__Page text__.
============

Here is an excerpt from the resolution.
HOUSE JOINT RESOLUTION 666 
WHEREAS, the members of this body were most distressed to learn that “sex” is being conducted in Tennessee; and
WHEREAS, this news has also distressed countless clergymen and their parishioners who are extremely upset by the practice;
WHEREAS the practice of “sex” contributes to or in some cases is the single causative agent of teen pregnancy, abortion, venereal disease, marital infidelity, naughty films and the regeneration of the criminal classes; and
WHEREAS, "sex" fits nowhere within the mission of the State of Tennessee,
nor should it ever; now, therefore,
            BE IT RESOLVED BY THE HOUSE OF REPRESENTATIVES OF THE ONE HUNDRED EIGHTH GENERAL ASSEMBLY OF THE STATE OF TENNESSEE, THE SENATE CONCURRING, that this Body hereby condemns the practice of “sex” within the State of Tennessee.

           

In Greek mythology, the goddess Athena was born asexually, emerging from the forehead of her father, Zeus, after he'd had a particularly bad headache. Now Tennessee hopes that "parthenogenesis," named after this event, may be the answer to its own sexual headaches.  

* * *

Tennessee Considers Parthenogenesis as Alternate Form of Perpetuating Species

By Robin Ford Wallace

The overwhelmingly Republican Tennessee House of Representatives with its HB 666 [see accompanying article] took a strong stance this week against sex.  Now Democrats are challenging that position with the same argument they made against the GOP opposition to the Affordable Care Act:  that Republicans have proposed no feasible alternative.

============

__Data supplied__.
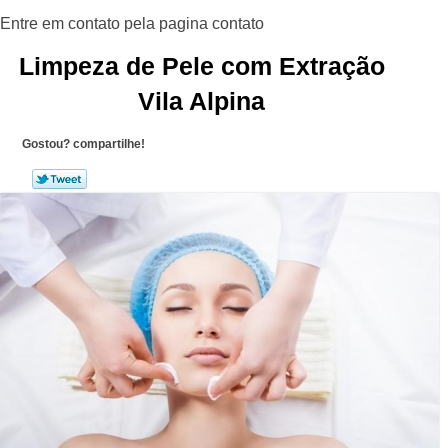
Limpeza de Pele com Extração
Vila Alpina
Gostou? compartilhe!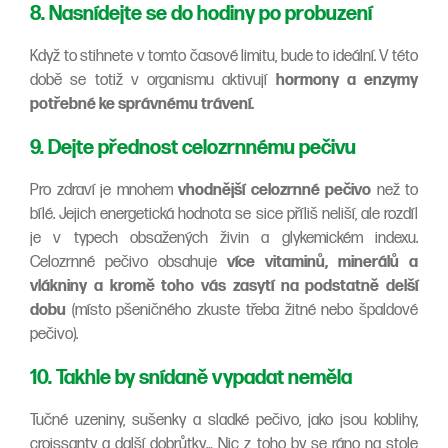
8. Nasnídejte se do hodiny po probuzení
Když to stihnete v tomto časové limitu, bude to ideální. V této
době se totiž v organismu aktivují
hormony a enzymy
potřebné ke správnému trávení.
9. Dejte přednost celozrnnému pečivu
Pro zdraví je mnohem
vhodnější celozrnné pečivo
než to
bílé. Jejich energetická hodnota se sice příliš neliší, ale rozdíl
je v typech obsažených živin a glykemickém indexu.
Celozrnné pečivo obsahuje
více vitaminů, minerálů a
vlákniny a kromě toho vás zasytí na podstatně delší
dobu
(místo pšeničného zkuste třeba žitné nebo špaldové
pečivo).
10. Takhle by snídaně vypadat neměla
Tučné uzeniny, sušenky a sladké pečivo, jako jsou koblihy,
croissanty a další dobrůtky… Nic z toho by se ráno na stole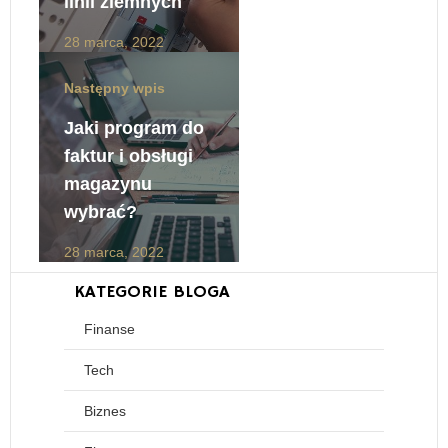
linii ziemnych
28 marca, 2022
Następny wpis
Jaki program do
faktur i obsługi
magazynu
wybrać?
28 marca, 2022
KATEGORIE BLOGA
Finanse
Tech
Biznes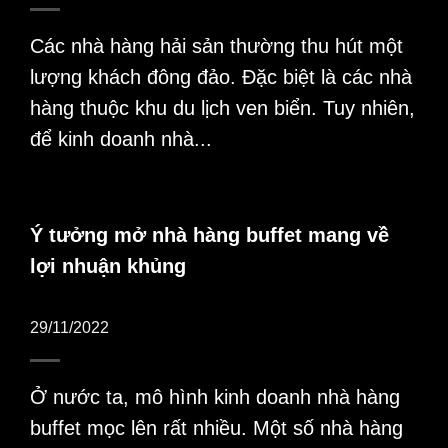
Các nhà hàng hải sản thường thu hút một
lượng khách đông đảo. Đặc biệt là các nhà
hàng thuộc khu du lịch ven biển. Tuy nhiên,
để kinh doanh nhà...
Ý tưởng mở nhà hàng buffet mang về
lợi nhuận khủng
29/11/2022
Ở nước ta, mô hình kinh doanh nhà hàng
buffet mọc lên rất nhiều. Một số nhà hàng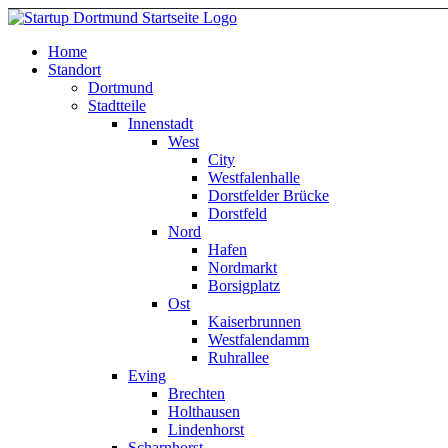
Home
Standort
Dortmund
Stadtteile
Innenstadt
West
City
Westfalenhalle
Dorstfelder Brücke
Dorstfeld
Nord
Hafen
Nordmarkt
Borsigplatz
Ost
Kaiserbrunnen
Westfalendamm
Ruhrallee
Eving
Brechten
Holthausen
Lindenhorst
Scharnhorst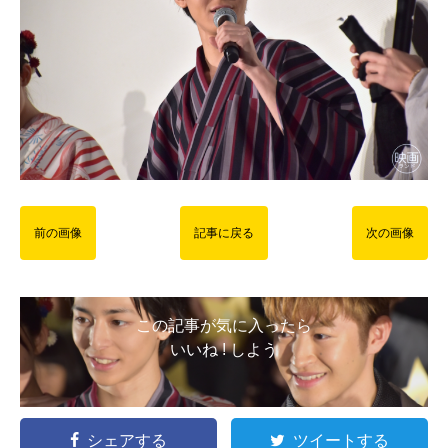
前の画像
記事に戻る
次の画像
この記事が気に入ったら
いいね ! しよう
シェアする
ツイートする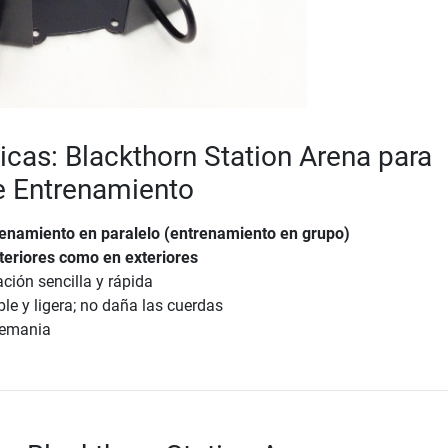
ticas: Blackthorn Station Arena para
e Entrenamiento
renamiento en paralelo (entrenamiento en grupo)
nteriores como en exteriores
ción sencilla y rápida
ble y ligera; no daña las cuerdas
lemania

============

__The task__. Translate this sentence from the page text into Spanish: "In Greek mythology, the goddess Athena was born asexually, emerging from the forehead of her father, Zeus, after he'd had a particularly bad headache." The items aren't needed here.

__Finished exercise__. En la mitología griega, la diosa Atenea nació de forma asexual, surgiendo de la frente de su padre, Zeus, después de que él tuviera un dolor de cabeza particularmente fuerte.